Power Capacitors of Tyseley at Westminster

power capacitors logoPower Capacitors Limited has been a leading specialist in Power Factor Correction and associated equipment based in Birmingham since 1973. In the mid 1980s Power Capacitors moved to its current office and manufacturing centre located at Redfern Road, Tyseley.

They are now recognised as one of the UK’s foremost exponents in this field. Their customers range from large multi-national manufacturing, financial and utility companies to SMEs and private individuals.

power capacitorsCarl Brampton with a pallet of capacitors

In March, an article in the Birmingham Post said that the company has a credible claim of contributing to a huge reduction in the UK’s carbon emissions over its 40-year history, long before the mainstream carbon reduction agenda hit the headlines. Sales manager Tim Brown estimates that “The total carbon dioxide reduction could realistically be as much as four million tonnes”.

The Post recorded the words of Birmingham Yardley MP John Hemming, who visited the factory: “We are all naturally concerned about the impact of global warming and rising energy costs in this country. “Power Factor Correction is proving to have had a significant impact in both these areas and will continue to do so”.

Power Capacitors went to Westminster on 11th May with a number of other invited Birmingham based companies to showcase the technology to an audience of MPs, Lords and civil servants at the “Birmingham – We still make things” event.

For the non-technical reader:

A search revealed that a capacitor is a device used to store electrical energy for a short period.
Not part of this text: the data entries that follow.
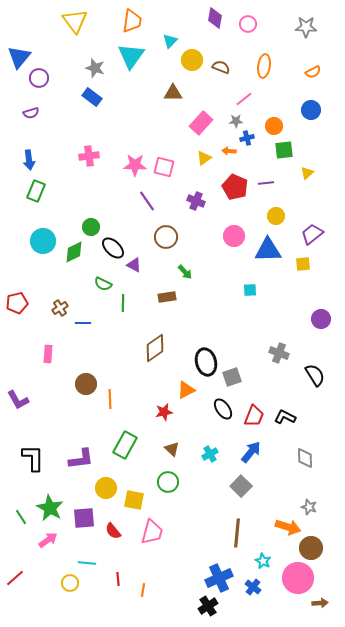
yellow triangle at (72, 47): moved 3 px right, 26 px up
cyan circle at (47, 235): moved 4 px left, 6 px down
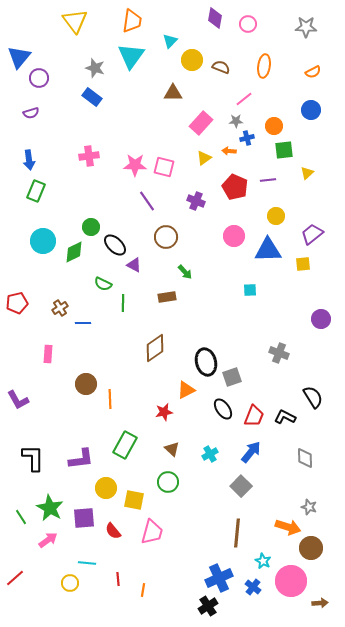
purple line at (266, 183): moved 2 px right, 3 px up
black ellipse at (113, 248): moved 2 px right, 3 px up
black semicircle at (315, 375): moved 2 px left, 22 px down
pink circle at (298, 578): moved 7 px left, 3 px down
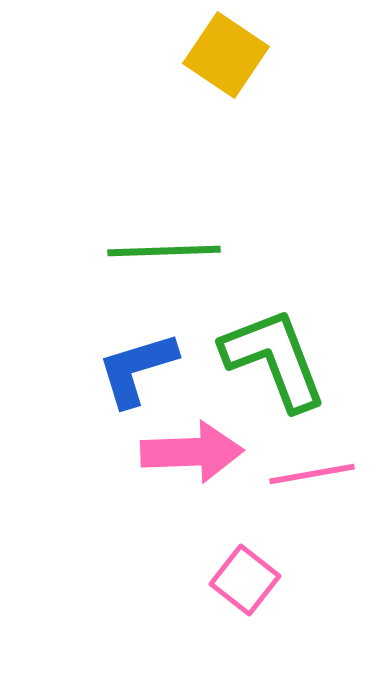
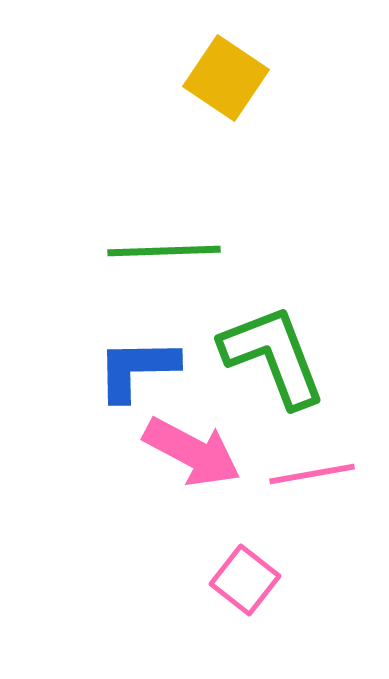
yellow square: moved 23 px down
green L-shape: moved 1 px left, 3 px up
blue L-shape: rotated 16 degrees clockwise
pink arrow: rotated 30 degrees clockwise
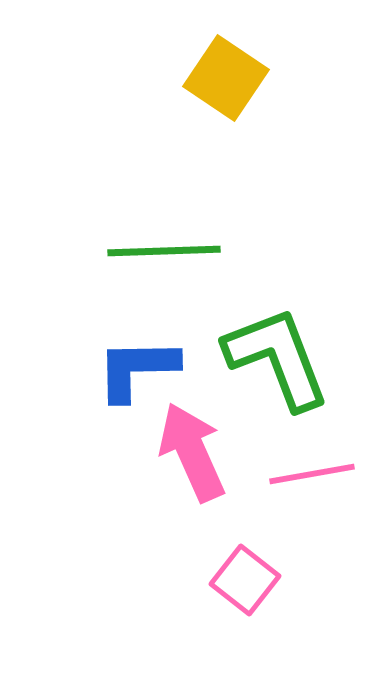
green L-shape: moved 4 px right, 2 px down
pink arrow: rotated 142 degrees counterclockwise
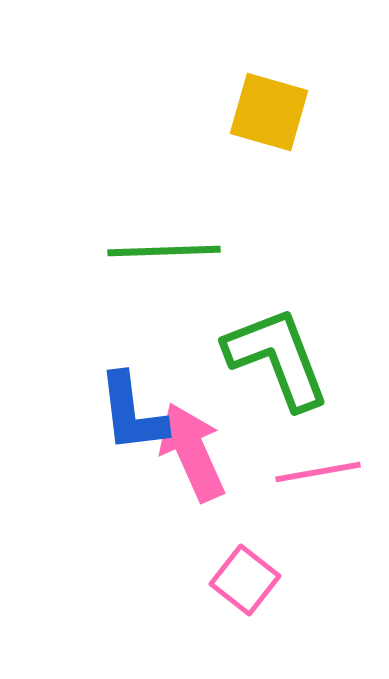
yellow square: moved 43 px right, 34 px down; rotated 18 degrees counterclockwise
blue L-shape: moved 5 px left, 44 px down; rotated 96 degrees counterclockwise
pink line: moved 6 px right, 2 px up
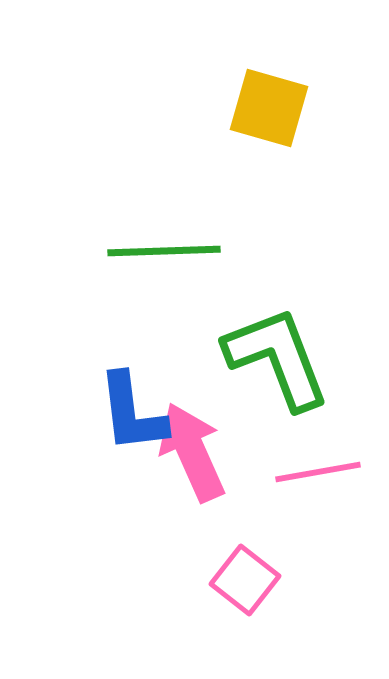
yellow square: moved 4 px up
It consists of one or more pairs of conductors separated by an insulator. In electric power transmission systems, it stabilises voltage and power flow.

‘Power Factor correction’ was also searched for: it can considerably reduce industrial energy bills whilst recovering its initial cost within two years, reducing power consumption, electricity bills, transformer and distribution equipment losses, voltage drops in long cables and increasing supply capacity and the life expectancy of electrical equipment.